# EXERCISE DESCRIPTION
Reproduce the records below with every "chart" replaced by "graph" and nothing else changed. Leave out the pictures.

── RECORDS FOR THIS EXERCISE ──

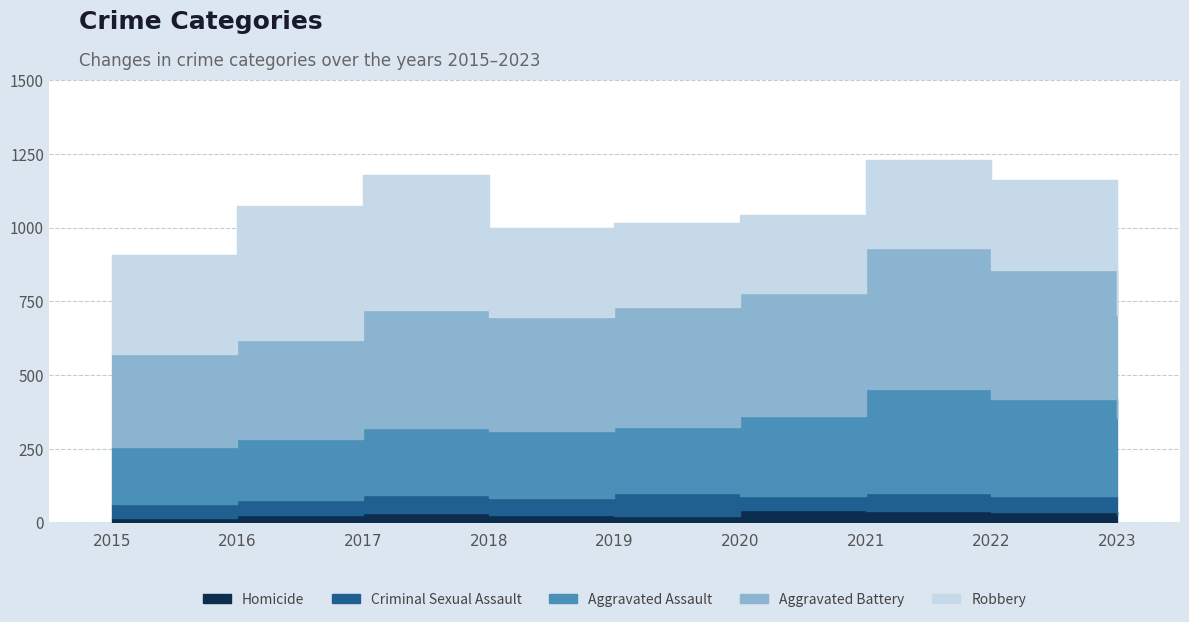

Reading left to right, list all the values displayed in this chart.

Homicide: 2015=15	2016=26	2017=33	2018=25	2019=22	2020=41	2021=38	2022=36	2023=25
Criminal Sexual Assault: 2015=46	2016=50	2017=61	2018=59	2019=77	2020=48	2021=61	2022=54	2023=66
Aggravated Assault: 2015=194	2016=206	2017=225	2018=225	2019=223	2020=273	2021=352	2022=327	2023=263
Aggravated Battery: 2015=316	2016=336	2017=400	2018=389	2019=407	2020=416	2021=479	2022=439	2023=351
Robbery: 2015=337	2016=454	2017=460	2018=301	2019=287	2020=263	2021=300	2022=304	2023=285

───

# FINISHED TASK
Reading left to right, list all the values displayed in this graph.

Homicide: 2015=15	2016=26	2017=33	2018=25	2019=22	2020=41	2021=38	2022=36	2023=25
Criminal Sexual Assault: 2015=46	2016=50	2017=61	2018=59	2019=77	2020=48	2021=61	2022=54	2023=66
Aggravated Assault: 2015=194	2016=206	2017=225	2018=225	2019=223	2020=273	2021=352	2022=327	2023=263
Aggravated Battery: 2015=316	2016=336	2017=400	2018=389	2019=407	2020=416	2021=479	2022=439	2023=351
Robbery: 2015=337	2016=454	2017=460	2018=301	2019=287	2020=263	2021=300	2022=304	2023=285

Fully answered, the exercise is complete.